问题
I am trying to use Oracle 11g (11.1 in dev, 11.2 in production) for numeric analysis, specifically linear interpolation on a table which has three columns of interest: a timestamp, a deviceid, and value.
The value columns holds data from the device (with id deviceid), taken at the time given in the timestamp. For example, this is bogus data, but it gives the idea:
time | deviceid | value
----------------|------------|-----------
01:00:00.000 | 001 | 1.000
01:00:01.000 | 001 | 1.030
01:00:02.000 | 001 | 1.063
01:00:00.050 | 002 | 553.10
01:00:01.355 | 002 | 552.30
01:00:02.155 | 002 | 552.43
The timestamps from device 001 do not match the timestamps of device 002, but I need to have the values from both device 001 and 002 in one row, with one timestamp, matching the timestamp for device 001. What I want to end up with is something like this:
time | device 001 | device 002
----------------|--------------|------------
01:00:00.000 | 1.000 | null
01:00:01.000 | 1.030 | 552.520
01:00:02.000 | 1.063 | 552.405
Where the value for device 002 was linearly interpolated based on the values for device 002 gathered at the two closest timestamps on either side of each timestamp for device 001. The null occurs because I don't have two timestamps for device 002 on either side of 01:00:00.000, and I don't want to extrapolate the value.
From what I understand I can use percentile_cont to do this, but I don't understand the examples I have seen online.
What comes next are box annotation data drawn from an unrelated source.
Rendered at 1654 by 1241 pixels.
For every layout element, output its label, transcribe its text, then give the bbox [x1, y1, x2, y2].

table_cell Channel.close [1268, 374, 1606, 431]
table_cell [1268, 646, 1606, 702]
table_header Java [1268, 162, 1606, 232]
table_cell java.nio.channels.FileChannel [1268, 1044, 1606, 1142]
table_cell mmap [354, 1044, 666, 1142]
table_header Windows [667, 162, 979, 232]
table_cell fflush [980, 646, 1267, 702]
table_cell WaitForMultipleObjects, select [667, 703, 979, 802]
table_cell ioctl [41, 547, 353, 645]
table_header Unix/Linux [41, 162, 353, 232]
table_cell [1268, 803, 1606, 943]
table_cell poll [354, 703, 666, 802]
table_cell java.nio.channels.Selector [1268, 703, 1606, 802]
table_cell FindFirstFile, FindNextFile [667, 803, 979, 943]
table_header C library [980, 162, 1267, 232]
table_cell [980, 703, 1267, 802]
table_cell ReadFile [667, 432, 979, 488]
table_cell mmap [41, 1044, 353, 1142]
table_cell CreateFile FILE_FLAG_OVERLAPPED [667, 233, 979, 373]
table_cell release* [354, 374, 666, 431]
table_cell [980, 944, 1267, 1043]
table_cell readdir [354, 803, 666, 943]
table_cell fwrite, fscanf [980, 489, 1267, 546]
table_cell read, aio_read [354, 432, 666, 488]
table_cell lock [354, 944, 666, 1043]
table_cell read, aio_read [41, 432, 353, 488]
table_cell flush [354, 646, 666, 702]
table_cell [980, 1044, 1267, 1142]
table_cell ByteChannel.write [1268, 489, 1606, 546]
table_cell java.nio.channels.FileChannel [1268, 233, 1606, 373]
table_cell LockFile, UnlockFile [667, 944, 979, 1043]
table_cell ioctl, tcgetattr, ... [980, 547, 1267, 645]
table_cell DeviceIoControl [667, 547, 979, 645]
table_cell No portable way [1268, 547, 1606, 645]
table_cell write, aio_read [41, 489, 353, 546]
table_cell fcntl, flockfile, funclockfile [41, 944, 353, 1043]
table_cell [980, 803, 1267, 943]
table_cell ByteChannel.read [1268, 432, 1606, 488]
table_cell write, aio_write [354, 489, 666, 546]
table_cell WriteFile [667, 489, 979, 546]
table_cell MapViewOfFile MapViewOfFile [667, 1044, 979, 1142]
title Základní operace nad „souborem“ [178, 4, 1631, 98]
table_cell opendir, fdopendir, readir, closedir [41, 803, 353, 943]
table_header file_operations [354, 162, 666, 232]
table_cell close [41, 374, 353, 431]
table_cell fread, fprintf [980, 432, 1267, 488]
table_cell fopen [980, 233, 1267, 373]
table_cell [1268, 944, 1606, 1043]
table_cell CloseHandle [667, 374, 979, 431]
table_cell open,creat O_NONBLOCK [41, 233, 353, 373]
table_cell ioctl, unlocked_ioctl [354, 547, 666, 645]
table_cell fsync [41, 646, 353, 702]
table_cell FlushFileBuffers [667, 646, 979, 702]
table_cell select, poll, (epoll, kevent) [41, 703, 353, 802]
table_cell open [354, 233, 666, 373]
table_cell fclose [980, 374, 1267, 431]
For example, where would the percentile used by percentile_cont come from?
Thanks in advance for your help!
回答1:
I'm not sure how you'd use PERCENTILE_CONT
to do the interpolation you ask for, but with the help of a different analytic function you can achieve what you want.
Firstly, we'll create the following function, which converts INTERVAL DAY TO SECOND
values into seconds:
CREATE OR REPLACE FUNCTION intvl_to_seconds(
p_interval INTERVAL DAY TO SECOND
) RETURN NUMBER DETERMINISTIC
AS
BEGIN
RETURN EXTRACT(DAY FROM p_interval) * 24*60*60
+ EXTRACT(HOUR FROM p_interval) * 60*60
+ EXTRACT(MINUTE FROM p_interval) * 60
+ EXTRACT(SECOND FROM p_interval);
END;
/
With this function we can use a query such as the following:
SELECT d1.time,
d1.value AS value1,
q2.prev_value + intvl_to_seconds(d1.time - q2.prev_time) * (q2.next_value - q2.prev_value)/intvl_to_seconds(q2.next_time - q2.prev_time) AS value2
FROM devices d1
LEFT OUTER JOIN (SELECT d2.time AS prev_time,
d2.value AS prev_value,
LEAD(d2.time, 1) OVER (ORDER BY d2.time) AS next_time,
LEAD(d2.value, 1) OVER (ORDER BY d2.time) AS next_value
FROM devices d2
WHERE d2.deviceid = 2) q2
ON d1.time BETWEEN q2.prev_time AND q2.next_time
WHERE d1.deviceid = 1;
I took your data above, set the date component of the timestamps to today, and I got the following results when I ran the query above:
TO_CHAR(D1.TIME) VALUE1 VALUE2 ------------------------------------- ---------- ---------- 09-SEP-11 01.00.00.000000 1 09-SEP-11 01.00.01.000000 1.03 552.517625 09-SEP-11 01.00.02.000000 1.063 552.404813
(I added a TO_CHAR
around d1.time
to cut down on excessive spacing in SQL*Plus.)
If you're using DATE
s instead of TIMESTAMP
s, you don't need the function: you can just subtract the dates.
回答2:
I am using a modified version of @Luke Woodward's query:
SELECT d1.time,
d1.value AS value1,
q2.prev_value +
(EXTRACT( SECOND FROM (d1.time - q2.prev_time)) +
EXTRACT( MINUTE FROM (d1.time - q2.prev_time)) * 60 )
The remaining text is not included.